Bioprospecting: : Global discourses and local perceptions - Shaman Pharmaceuticals in Tanzania
Abstract
Bioprospecting: Global discourses and local perceptions Shaman Pharmaceuticals in Tanzania Bioprospecting is an activity whereby researchers and agents for pharmaceutical companies travel to various parts of the world to collect samples of biological material. They often go to traditional healers and survey what medicinal plants the healers use for treating various diseases. Back in the laboratories, the plant samples are systematically screened, and this constitutes an important basis for the development of modern medicines. The sociologist Hanne Svarstad has written a doctoral dissertation in which she analyses global narratives on bioprospecting, as well as local perceptions among traditional healers in Tanzania.The Convention on biological diversity says that benefits from bioprospecting is to be shared fair and equitable with source countries of the biodiversity, and an equitable sharing is also encouraged with indigenous and local communities. According to the win-win narratives , this is exactly what happens in specific instances of bioprospecting. Biopiracy narrative , on the other hand, depict bioprospecting as exploitation, and with a particular reference to the involved patenting.
In Tanzania Svarstad has traced different actors who have been visited by agents from the American company Shaman Pharmaceuticals. Many traditional healers were ambivalent towards the bioprospecting. They wanted new opportunities for participating in this activity, but at the same time they expressed disappointment with their experiences with the American company as well as with Tanzanian bioprospectors. Svarstad found that none of the two global clusters of narratives gave a satisfactory key to the interpretation of the case. For the healers bioprospecting implies positive features such as increased acceptance and status in society. Furthermore, it provides them with a seldom opportunity of accessing knowledge from modern science regarding the medicinal plants on which they themselves are local experts.

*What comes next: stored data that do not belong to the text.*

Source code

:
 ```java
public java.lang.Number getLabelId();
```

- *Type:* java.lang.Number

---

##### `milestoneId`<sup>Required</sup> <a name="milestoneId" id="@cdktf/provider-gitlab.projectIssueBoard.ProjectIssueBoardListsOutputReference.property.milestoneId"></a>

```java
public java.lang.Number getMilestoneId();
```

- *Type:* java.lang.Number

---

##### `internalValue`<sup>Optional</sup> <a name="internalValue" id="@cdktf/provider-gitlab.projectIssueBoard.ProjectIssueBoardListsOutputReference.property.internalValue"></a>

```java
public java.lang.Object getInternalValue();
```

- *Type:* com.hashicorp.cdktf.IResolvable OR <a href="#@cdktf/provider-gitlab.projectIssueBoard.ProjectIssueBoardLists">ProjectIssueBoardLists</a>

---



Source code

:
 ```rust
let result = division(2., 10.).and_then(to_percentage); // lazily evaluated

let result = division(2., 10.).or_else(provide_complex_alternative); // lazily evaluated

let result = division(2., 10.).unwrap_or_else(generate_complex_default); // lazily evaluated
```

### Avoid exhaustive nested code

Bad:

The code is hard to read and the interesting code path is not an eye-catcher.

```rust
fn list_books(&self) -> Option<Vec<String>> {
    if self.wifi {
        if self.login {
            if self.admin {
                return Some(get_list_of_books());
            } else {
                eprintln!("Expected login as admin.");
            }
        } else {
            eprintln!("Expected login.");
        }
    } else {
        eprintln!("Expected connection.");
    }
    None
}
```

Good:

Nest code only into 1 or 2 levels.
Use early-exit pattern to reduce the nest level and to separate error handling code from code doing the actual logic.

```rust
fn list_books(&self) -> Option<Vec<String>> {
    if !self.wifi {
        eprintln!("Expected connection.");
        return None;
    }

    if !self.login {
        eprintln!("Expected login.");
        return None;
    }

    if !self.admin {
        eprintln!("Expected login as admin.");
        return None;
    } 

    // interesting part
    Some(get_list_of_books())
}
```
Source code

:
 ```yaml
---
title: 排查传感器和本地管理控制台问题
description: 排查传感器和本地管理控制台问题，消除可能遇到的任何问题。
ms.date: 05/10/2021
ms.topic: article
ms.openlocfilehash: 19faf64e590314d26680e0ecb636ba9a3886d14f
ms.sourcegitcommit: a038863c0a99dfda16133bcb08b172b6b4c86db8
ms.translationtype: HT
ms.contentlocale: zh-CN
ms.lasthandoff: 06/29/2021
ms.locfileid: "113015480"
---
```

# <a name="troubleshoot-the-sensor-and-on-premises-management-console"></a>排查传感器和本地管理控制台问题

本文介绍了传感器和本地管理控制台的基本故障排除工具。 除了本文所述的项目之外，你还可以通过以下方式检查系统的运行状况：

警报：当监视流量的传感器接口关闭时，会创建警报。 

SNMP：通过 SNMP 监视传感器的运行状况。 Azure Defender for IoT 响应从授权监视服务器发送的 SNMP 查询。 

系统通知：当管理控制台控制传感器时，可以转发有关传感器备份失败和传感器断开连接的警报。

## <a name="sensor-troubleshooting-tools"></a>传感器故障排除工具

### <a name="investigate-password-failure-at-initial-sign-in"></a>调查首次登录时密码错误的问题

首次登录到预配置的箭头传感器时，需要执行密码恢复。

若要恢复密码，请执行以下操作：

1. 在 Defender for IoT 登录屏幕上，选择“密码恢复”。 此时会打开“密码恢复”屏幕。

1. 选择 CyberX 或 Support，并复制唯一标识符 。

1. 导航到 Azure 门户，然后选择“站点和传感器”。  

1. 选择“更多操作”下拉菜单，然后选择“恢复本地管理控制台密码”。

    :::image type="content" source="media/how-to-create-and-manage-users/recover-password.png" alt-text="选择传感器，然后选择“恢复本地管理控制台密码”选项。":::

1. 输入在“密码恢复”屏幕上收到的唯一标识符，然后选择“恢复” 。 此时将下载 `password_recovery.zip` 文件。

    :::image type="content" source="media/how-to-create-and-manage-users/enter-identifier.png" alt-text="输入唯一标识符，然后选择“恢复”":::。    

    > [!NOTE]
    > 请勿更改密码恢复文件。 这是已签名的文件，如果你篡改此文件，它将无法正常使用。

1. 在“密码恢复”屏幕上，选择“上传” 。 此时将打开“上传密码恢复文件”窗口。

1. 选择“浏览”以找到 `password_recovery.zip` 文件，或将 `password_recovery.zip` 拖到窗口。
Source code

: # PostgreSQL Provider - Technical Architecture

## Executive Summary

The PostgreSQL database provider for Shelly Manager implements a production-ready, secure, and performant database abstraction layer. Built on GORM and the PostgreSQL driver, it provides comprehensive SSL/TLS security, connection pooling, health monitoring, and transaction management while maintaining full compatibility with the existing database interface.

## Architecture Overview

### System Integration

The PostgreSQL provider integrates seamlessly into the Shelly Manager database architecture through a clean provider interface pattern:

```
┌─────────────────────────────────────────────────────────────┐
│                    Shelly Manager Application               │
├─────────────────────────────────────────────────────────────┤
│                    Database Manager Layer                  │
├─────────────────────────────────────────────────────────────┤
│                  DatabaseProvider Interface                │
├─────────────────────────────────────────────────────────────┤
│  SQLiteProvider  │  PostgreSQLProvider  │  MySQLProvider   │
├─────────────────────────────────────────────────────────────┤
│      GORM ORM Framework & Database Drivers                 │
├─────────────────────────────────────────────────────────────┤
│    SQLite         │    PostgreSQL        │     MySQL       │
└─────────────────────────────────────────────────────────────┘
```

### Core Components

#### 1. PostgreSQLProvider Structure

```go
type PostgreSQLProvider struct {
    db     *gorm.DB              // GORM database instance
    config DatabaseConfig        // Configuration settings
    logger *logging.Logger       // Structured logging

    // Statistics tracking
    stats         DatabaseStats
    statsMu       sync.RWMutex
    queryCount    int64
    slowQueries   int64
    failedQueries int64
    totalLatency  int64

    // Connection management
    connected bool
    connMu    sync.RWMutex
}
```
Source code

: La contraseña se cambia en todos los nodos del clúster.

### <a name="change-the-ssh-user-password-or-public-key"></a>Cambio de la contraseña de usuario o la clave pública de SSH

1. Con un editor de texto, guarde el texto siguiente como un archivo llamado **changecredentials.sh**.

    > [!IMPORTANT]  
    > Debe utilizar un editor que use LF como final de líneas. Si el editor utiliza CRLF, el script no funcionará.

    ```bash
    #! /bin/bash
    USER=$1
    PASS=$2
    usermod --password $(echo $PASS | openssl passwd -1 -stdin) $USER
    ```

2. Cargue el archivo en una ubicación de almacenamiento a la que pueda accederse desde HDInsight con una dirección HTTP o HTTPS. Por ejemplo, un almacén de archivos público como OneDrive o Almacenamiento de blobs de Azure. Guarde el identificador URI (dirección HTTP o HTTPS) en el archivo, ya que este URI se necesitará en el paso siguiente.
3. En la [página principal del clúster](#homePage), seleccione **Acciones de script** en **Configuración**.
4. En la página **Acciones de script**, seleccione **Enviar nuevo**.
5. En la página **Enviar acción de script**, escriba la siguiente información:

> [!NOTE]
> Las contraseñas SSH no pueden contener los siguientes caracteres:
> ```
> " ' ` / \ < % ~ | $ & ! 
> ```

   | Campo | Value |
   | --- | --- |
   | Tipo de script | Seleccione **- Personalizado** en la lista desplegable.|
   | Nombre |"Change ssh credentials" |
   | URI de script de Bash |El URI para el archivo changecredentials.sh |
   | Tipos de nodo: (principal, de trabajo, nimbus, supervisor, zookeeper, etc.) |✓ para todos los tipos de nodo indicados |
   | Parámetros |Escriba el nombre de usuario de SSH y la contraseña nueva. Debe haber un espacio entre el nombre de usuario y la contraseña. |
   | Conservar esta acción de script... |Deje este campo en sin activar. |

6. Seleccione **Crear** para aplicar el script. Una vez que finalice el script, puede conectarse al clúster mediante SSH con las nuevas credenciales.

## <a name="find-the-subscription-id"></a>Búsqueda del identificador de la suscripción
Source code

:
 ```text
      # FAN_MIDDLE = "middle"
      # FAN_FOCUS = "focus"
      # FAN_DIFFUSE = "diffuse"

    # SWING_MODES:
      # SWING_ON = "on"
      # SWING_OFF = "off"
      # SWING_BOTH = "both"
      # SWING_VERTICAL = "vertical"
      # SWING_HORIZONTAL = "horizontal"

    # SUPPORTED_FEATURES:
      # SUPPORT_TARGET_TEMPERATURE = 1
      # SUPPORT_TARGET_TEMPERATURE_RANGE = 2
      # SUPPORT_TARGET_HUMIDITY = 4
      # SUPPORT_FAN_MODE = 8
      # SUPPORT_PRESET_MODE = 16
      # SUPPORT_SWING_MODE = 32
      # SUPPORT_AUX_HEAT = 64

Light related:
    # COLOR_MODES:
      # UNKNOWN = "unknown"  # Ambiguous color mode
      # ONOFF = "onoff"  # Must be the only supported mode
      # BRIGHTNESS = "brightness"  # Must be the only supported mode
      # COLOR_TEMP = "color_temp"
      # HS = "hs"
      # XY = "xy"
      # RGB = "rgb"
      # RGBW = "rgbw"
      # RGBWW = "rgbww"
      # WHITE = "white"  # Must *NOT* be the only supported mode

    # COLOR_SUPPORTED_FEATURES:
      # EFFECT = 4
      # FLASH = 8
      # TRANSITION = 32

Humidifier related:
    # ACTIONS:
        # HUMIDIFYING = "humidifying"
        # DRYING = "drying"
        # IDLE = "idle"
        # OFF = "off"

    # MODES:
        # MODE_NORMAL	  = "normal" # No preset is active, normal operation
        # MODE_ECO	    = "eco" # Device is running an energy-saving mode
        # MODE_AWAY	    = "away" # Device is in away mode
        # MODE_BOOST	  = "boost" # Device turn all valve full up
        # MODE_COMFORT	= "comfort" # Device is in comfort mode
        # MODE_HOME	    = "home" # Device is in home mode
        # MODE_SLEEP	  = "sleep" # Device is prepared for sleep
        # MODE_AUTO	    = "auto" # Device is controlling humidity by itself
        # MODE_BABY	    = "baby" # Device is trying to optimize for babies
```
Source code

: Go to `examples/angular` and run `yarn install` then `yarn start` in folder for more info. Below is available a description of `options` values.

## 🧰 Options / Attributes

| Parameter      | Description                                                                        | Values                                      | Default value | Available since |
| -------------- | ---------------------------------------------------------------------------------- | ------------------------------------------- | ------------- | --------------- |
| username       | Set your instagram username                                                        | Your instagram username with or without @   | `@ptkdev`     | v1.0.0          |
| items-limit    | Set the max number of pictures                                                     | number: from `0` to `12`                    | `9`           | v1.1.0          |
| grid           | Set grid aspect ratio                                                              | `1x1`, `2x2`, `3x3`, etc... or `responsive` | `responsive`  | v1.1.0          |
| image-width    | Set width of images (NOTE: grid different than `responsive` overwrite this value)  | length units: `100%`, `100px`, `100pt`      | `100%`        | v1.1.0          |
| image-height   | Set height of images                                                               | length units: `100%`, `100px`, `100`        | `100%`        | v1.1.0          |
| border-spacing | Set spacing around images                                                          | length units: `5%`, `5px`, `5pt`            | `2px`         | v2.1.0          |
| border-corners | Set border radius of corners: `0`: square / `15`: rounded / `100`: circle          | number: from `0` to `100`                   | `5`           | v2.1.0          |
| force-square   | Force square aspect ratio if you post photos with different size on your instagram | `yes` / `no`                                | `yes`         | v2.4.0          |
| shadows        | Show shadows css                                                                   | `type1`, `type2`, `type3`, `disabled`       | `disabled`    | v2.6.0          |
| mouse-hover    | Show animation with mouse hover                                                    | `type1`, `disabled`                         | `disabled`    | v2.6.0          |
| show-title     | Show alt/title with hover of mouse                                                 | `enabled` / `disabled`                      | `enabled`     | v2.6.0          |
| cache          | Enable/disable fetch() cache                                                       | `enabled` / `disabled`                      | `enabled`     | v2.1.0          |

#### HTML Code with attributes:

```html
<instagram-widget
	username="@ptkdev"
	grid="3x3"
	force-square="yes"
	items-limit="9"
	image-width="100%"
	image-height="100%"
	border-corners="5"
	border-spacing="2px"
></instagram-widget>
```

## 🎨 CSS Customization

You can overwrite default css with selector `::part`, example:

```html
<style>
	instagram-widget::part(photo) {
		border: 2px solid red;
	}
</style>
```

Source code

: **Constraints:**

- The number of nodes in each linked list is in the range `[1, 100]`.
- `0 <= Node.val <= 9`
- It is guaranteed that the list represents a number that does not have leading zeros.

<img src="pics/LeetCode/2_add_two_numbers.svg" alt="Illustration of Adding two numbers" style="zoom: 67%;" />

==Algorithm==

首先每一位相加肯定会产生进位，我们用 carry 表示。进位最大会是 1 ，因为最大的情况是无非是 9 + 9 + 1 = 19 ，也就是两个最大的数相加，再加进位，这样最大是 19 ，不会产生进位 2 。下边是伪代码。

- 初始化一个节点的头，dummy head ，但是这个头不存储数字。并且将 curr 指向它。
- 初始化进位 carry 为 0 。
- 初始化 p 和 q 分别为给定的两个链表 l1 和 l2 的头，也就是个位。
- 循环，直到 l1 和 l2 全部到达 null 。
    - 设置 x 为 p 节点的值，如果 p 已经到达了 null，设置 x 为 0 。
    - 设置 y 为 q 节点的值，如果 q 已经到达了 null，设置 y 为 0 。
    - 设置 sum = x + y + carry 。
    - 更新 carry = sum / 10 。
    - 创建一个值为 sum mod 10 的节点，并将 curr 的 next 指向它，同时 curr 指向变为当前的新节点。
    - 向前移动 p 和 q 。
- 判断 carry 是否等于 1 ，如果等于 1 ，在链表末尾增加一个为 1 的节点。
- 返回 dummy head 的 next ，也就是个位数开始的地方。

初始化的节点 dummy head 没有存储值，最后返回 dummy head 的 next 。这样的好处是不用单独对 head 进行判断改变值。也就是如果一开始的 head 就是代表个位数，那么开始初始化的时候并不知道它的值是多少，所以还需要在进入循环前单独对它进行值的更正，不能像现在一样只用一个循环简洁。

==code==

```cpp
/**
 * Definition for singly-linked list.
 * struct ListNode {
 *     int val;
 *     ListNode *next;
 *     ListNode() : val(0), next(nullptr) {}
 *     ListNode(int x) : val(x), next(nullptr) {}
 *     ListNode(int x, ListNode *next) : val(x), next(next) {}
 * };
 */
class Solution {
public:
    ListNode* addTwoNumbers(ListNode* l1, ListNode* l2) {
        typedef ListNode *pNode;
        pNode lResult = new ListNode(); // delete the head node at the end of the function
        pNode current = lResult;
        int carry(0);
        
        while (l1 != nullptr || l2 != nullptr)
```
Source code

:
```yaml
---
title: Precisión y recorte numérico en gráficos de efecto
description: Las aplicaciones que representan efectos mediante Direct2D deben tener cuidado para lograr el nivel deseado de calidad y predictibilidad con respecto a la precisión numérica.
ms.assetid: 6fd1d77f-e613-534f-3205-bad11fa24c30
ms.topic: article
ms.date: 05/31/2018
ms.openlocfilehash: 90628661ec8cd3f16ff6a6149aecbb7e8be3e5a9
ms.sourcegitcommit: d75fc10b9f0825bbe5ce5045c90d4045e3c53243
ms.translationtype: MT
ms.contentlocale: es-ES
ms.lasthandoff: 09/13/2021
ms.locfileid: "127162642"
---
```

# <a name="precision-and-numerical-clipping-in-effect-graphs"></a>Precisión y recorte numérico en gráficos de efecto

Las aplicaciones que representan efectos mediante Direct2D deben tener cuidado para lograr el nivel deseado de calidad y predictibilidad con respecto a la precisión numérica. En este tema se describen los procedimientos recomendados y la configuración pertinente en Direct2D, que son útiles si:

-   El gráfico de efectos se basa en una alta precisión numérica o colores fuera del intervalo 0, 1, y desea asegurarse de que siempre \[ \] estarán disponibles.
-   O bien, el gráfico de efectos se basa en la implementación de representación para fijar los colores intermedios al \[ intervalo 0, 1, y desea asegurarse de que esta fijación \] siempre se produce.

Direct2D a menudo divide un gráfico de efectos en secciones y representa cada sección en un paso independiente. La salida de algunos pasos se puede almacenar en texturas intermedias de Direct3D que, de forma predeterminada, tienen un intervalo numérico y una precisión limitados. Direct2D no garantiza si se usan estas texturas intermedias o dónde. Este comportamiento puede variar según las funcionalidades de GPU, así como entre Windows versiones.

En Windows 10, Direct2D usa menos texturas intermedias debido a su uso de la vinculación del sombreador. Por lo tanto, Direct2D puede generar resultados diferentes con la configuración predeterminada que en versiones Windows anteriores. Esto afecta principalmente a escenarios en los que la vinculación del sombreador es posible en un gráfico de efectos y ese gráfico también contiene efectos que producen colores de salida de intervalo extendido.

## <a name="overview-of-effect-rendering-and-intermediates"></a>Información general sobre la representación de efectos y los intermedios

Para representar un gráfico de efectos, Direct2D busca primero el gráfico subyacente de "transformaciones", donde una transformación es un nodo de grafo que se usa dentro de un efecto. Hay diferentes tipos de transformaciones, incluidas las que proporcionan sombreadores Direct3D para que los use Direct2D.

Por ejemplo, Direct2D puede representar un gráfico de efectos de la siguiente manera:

The healers were disappointed about what they obtained of access to scientific knowledge from Shaman Pharmaceuticals, and in one area this caused the elaboration of a strategy to get more successful when new opportunities for bioprospecting would appear. The dissertation also shows how the meeting with representatives of modern medicine can be seen as problematic for healers when the collectors of their medicinal plants ignore that the traditional practice and knowledge often is embedded in a spiritual belief.
Svarstad s study is based on qualitative social science methodology. It focuses on epistemological questions regarding the contribution of knowledge from sociological research in fields where simple types of narratives often are powerful despite that they may be constructed on weak bases.